-------- DATASET RECORDS --------
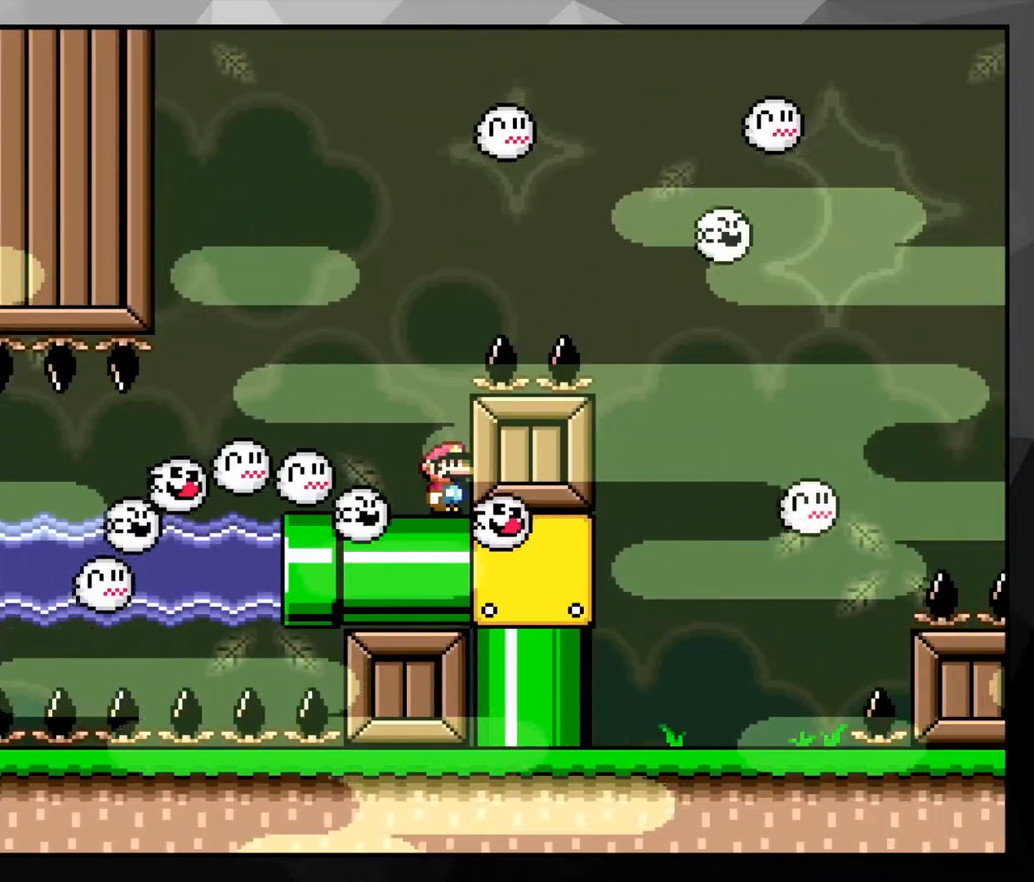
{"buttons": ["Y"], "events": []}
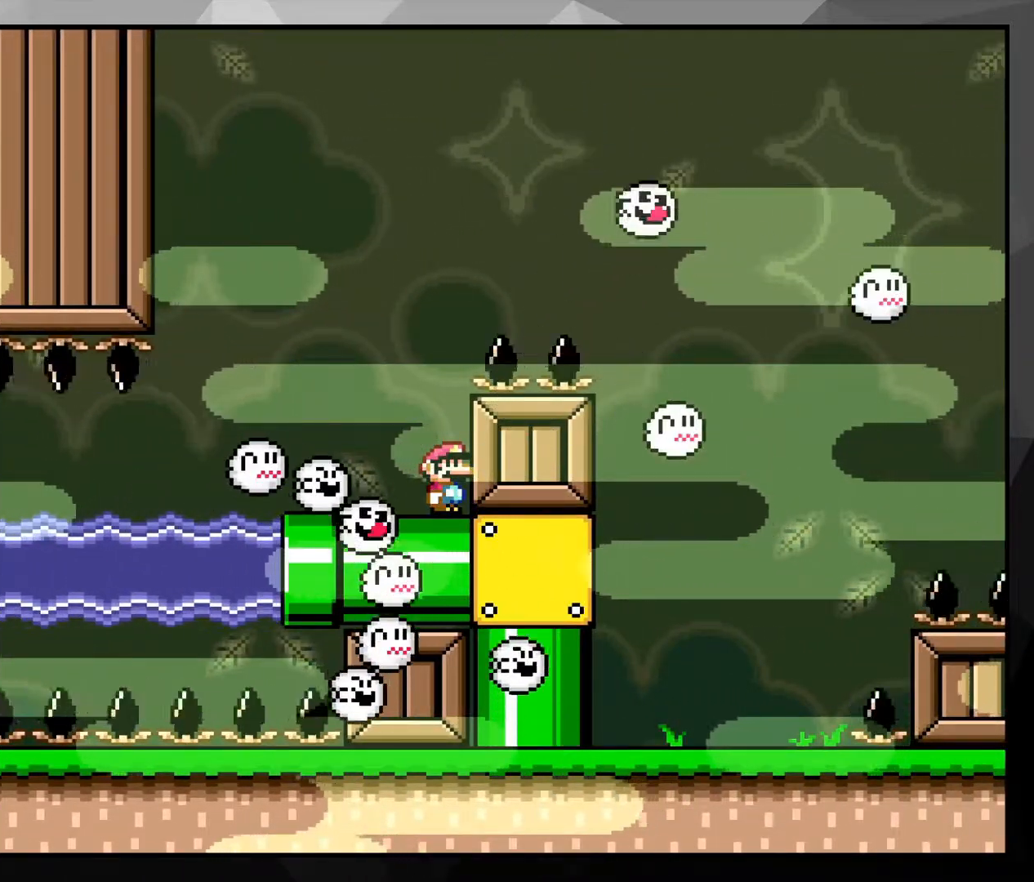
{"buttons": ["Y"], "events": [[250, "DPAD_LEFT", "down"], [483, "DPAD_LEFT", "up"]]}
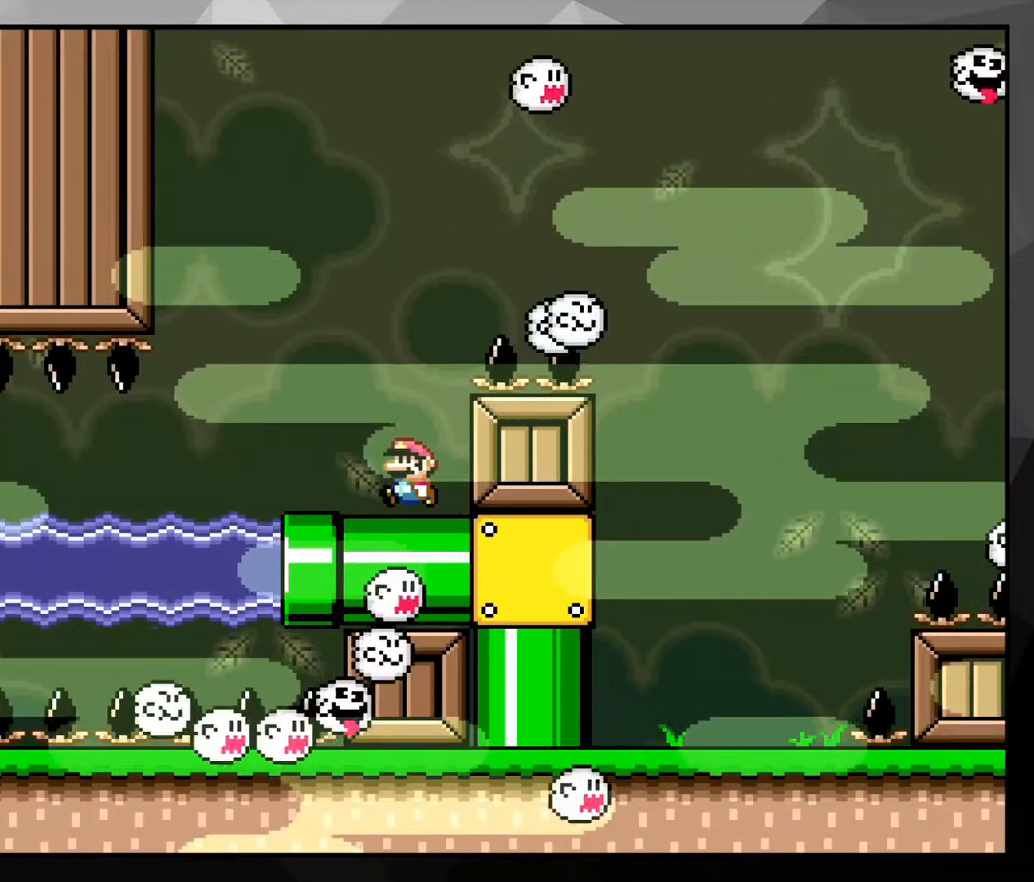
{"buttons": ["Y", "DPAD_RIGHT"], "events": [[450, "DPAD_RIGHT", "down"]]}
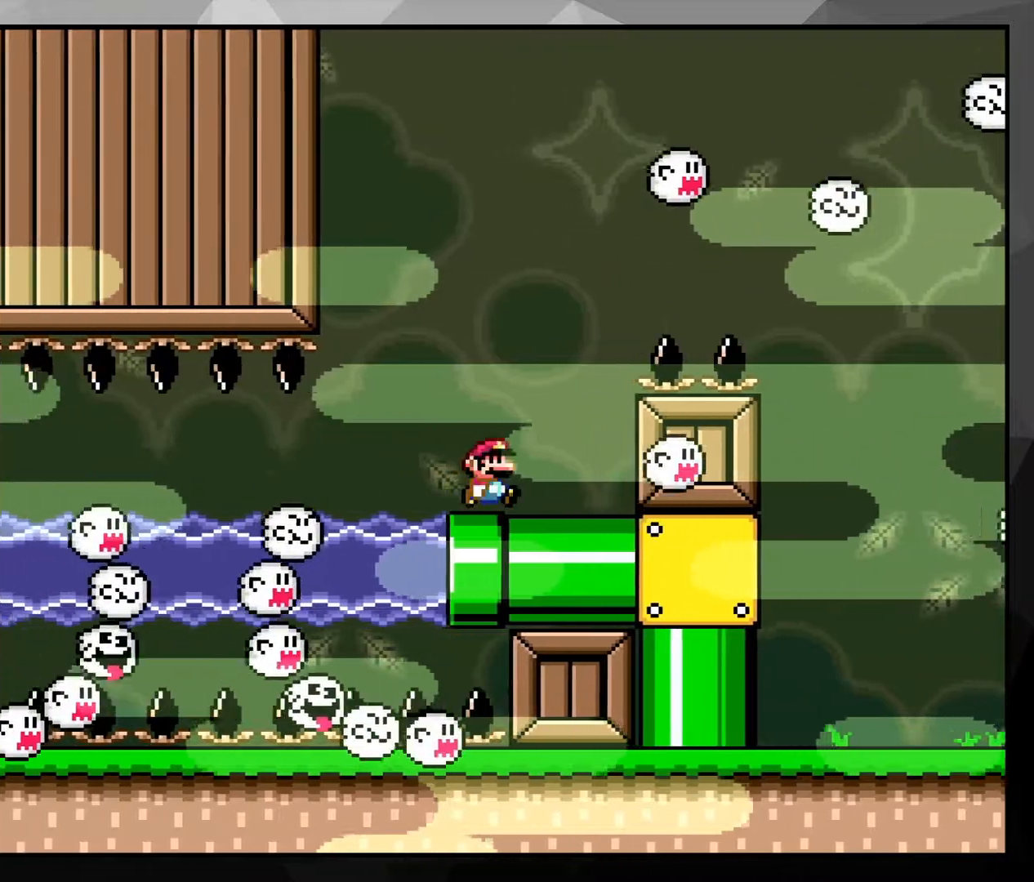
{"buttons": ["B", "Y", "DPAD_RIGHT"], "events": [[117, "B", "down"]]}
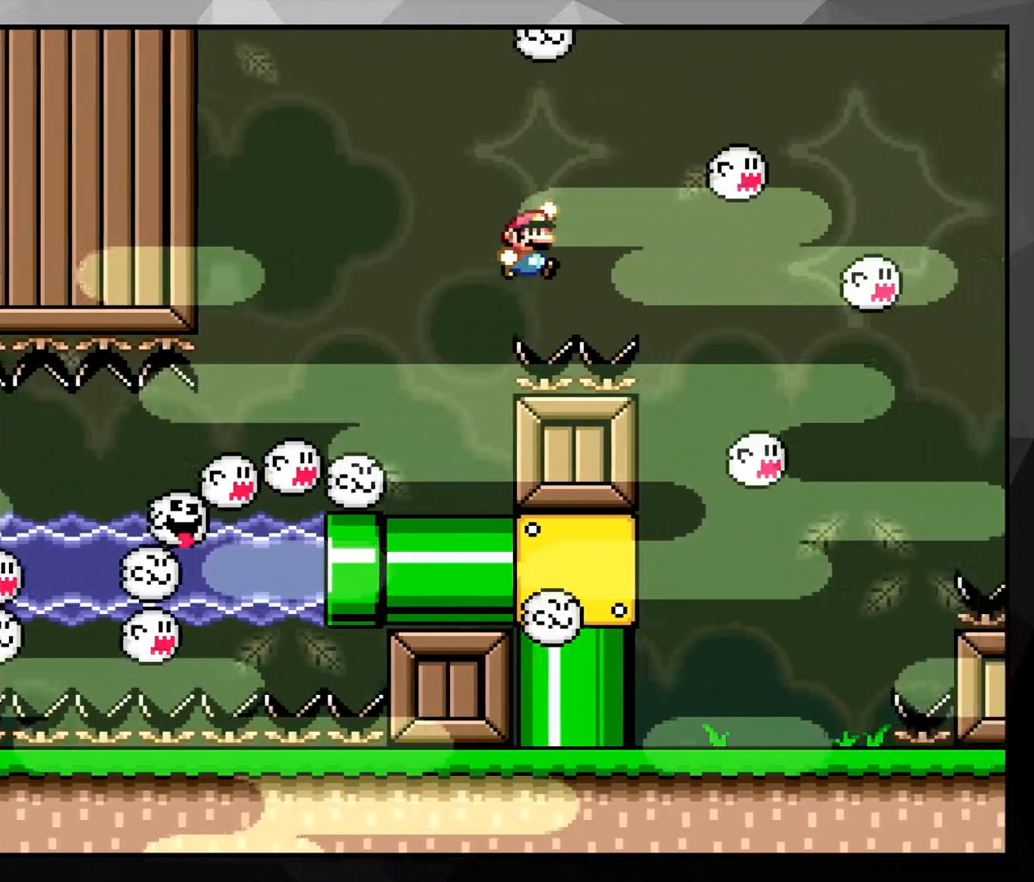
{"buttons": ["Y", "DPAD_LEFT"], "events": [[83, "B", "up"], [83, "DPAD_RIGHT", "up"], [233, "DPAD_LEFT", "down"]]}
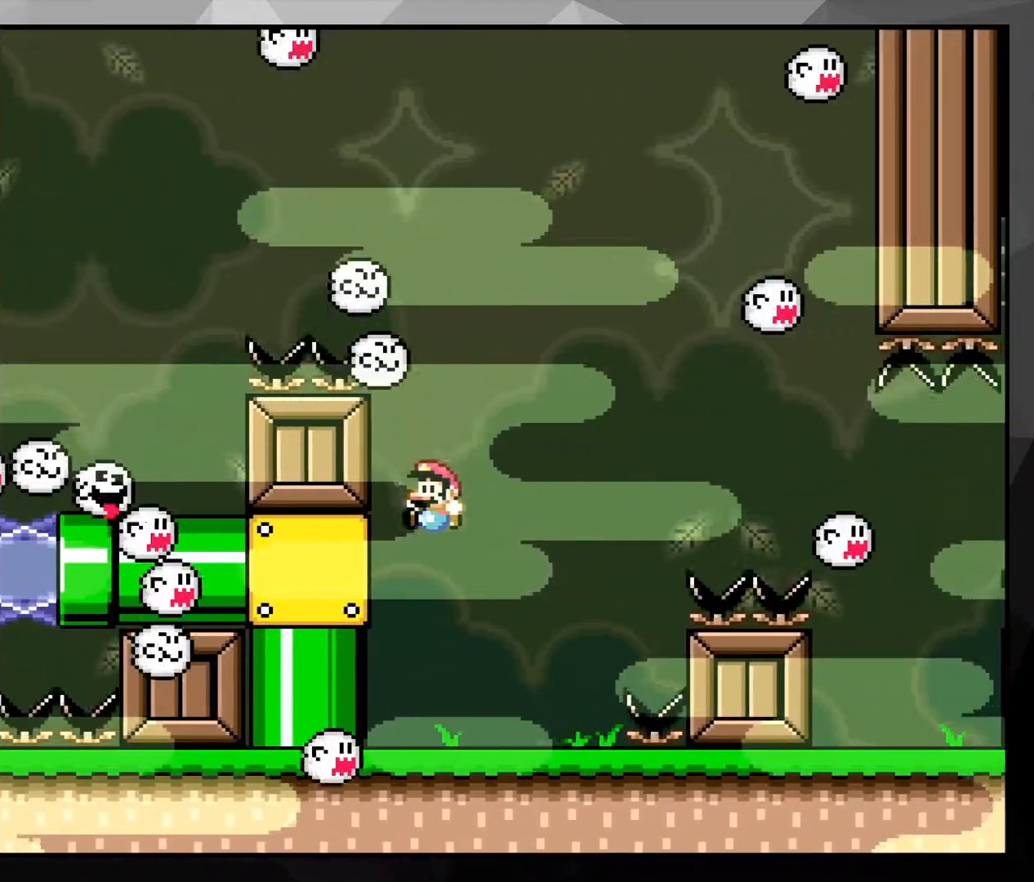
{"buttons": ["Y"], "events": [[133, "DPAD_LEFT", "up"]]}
--------
§ WHAT IS REQUIRED:
Give the entries above again word for word, without any pictures.

§ PROBLEM SOLUTION:
{"buttons": ["Y"], "events": []}
{"buttons": ["Y"], "events": [[250, "DPAD_LEFT", "down"], [483, "DPAD_LEFT", "up"]]}
{"buttons": ["Y", "DPAD_RIGHT"], "events": [[450, "DPAD_RIGHT", "down"]]}
{"buttons": ["B", "Y", "DPAD_RIGHT"], "events": [[117, "B", "down"]]}
{"buttons": ["Y", "DPAD_LEFT"], "events": [[83, "B", "up"], [83, "DPAD_RIGHT", "up"], [233, "DPAD_LEFT", "down"]]}
{"buttons": ["Y"], "events": [[133, "DPAD_LEFT", "up"]]}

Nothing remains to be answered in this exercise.